Fibres

For MARCH our fibre feature is undyed SUPERWASH top/roving, including Superwash Merino and Superwash Blue-faced Leicester as well as our two SOCK BLENDS of Superwash Merino/Nylon and Superwash BFL/Nylon. These are an excellent choice for new dyers wanting to explore dyeing roving with no fear of it felting. They are great fibres for creating washable garments such as socks or mittens. NONE OF THESE FIBRES ARE GOOD FOR WET FELTING, however. Look for them under Fibres>Natural Roving & Top>Wool or Fibres>Natural Roving & Top>Blends.

We try to carry as wide a selection as we can get our hands on, in both natural-coloured and dyed fibres. You'll find it in roving or top, some as batts, locks or even fleece. Our customers use our fibre for spinning, felting, doll making, thrum mittens and in some preparations even for direct knitting.

One of our goals is to carry as many natural sheep breeds as we can find, but you'll also find animal fibres from alpaca, llama, camel, angora and cashmere goats, angora rabbit, bison, musk-ox and even yak! We have silk as well, and various plant and man-made fibres such as cotton, soy, ramie, bamboo, flax, nylon and rayon.

We've tried to group our fibres together here in a sensible way to help you find what you are searching for. If you're after something we don't list please drop us a line and we can start looking for a source.

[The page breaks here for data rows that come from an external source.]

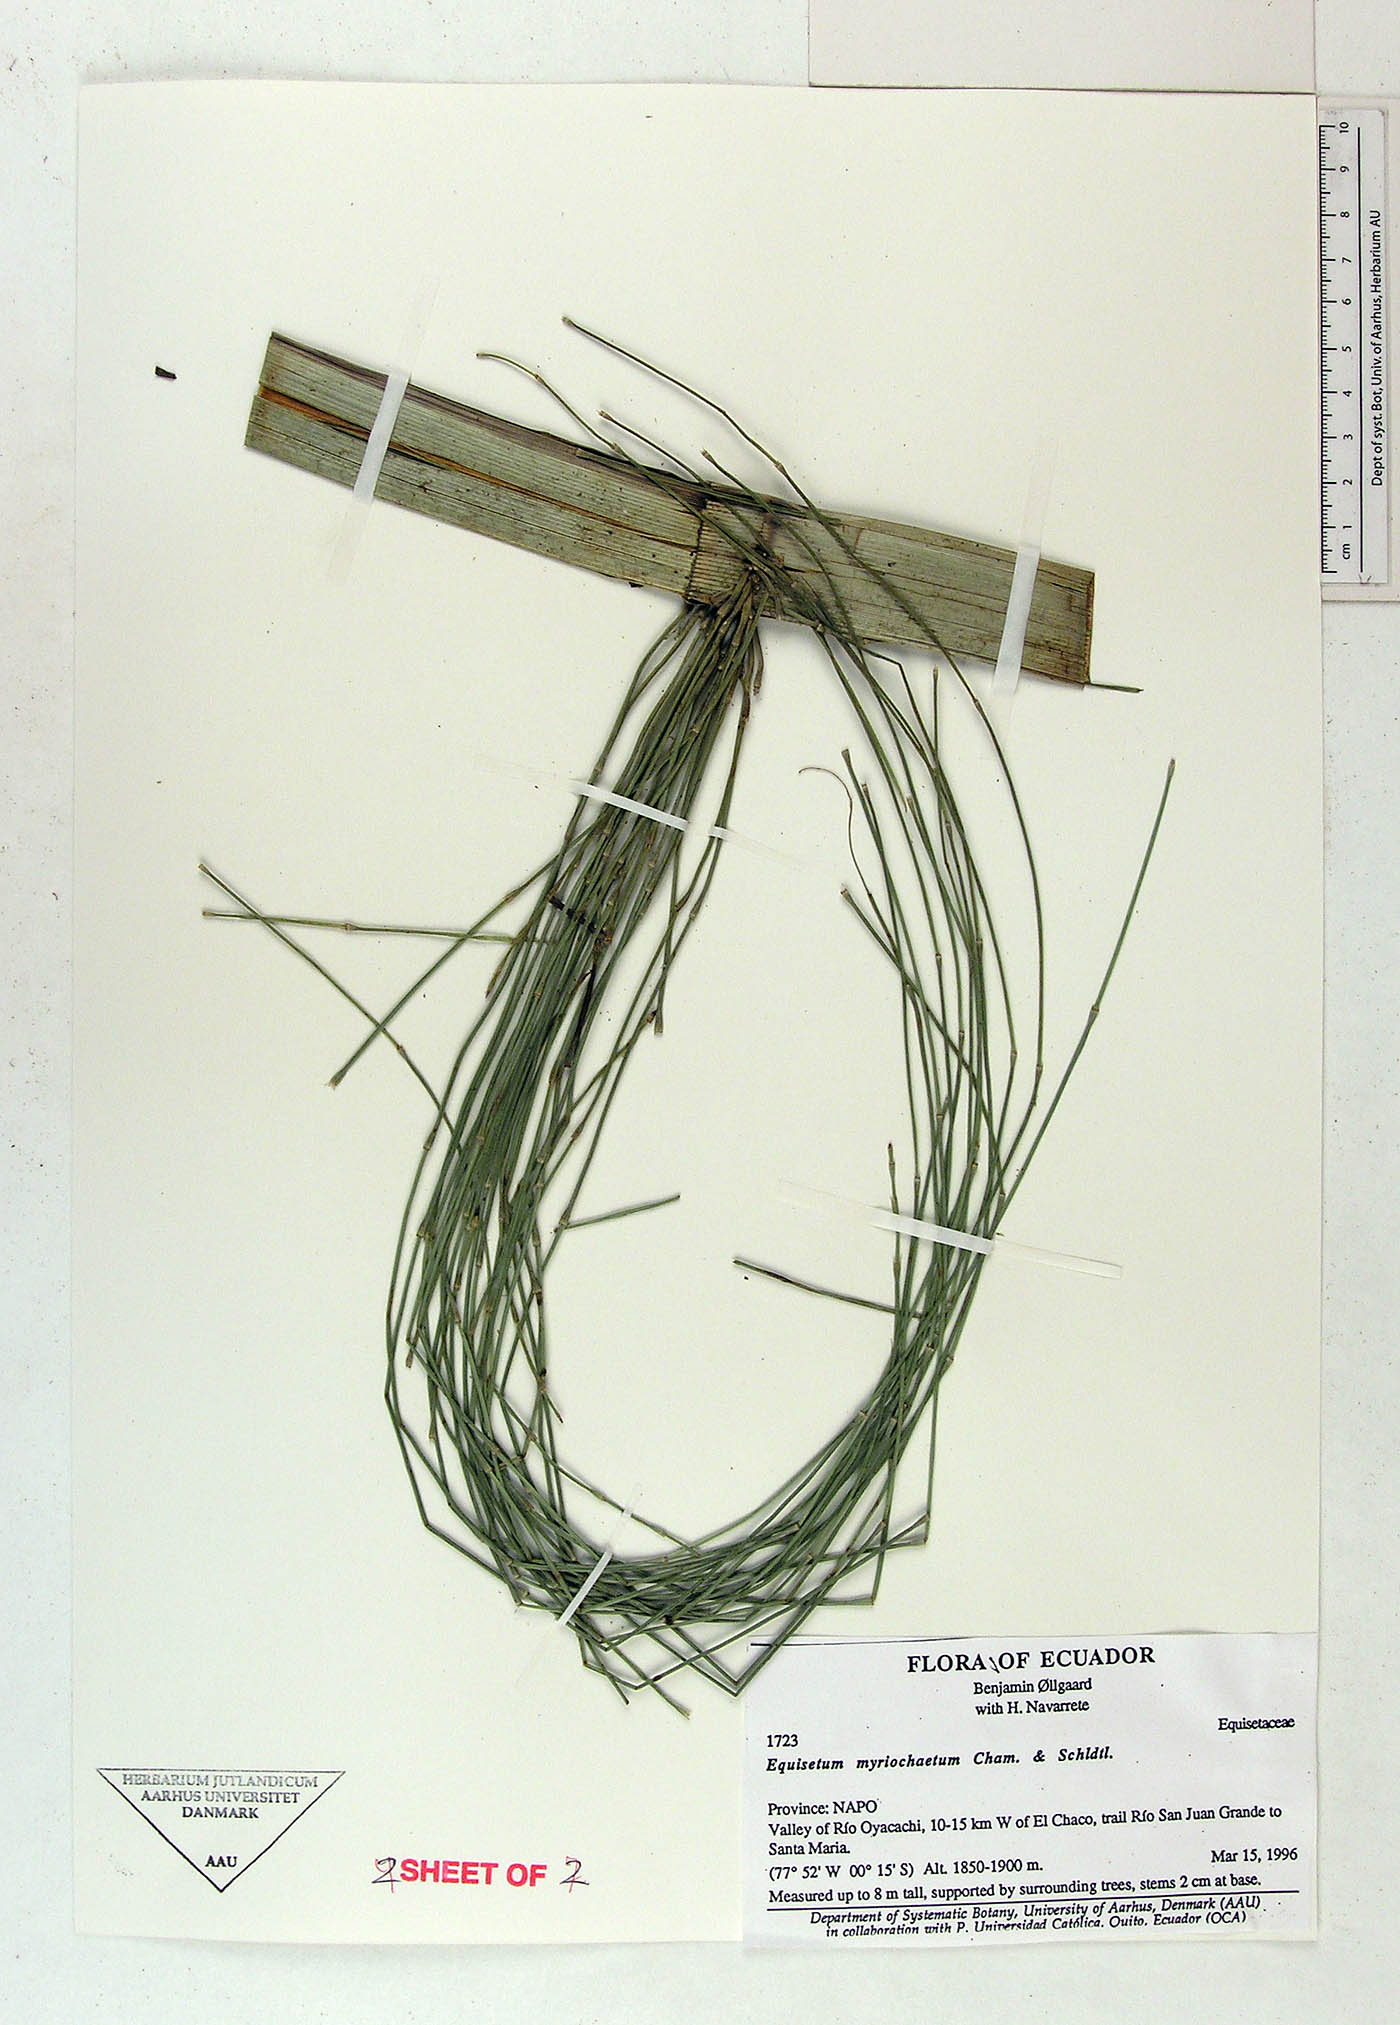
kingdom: Plantae
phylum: Tracheophyta
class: Polypodiopsida
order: Equisetales
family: Equisetaceae
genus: Equisetum
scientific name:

For a few years we carried New Zealand raised raw fleeces from Ashford, and they were gorgeous. Unfortunately the farm certification and export documentation and inspection hurdles were numerous and expensive, so Ashford discontinued supplying these in 2015. We do not currently have the time to run around to individual farms selecting beautiful fleeces, and we will not purchase them without seeing them in person. We suggest contacting some of the professional sheep associations (Provincial, Federal as well as breed associations) as they usually maintain lists of farmers across Canada that raise specific breeds, along with the contact information. Shows such as the Woodstock Fleece Festival are also good places to find farmers selling their fleeces, raw or washed or even processed into rovings.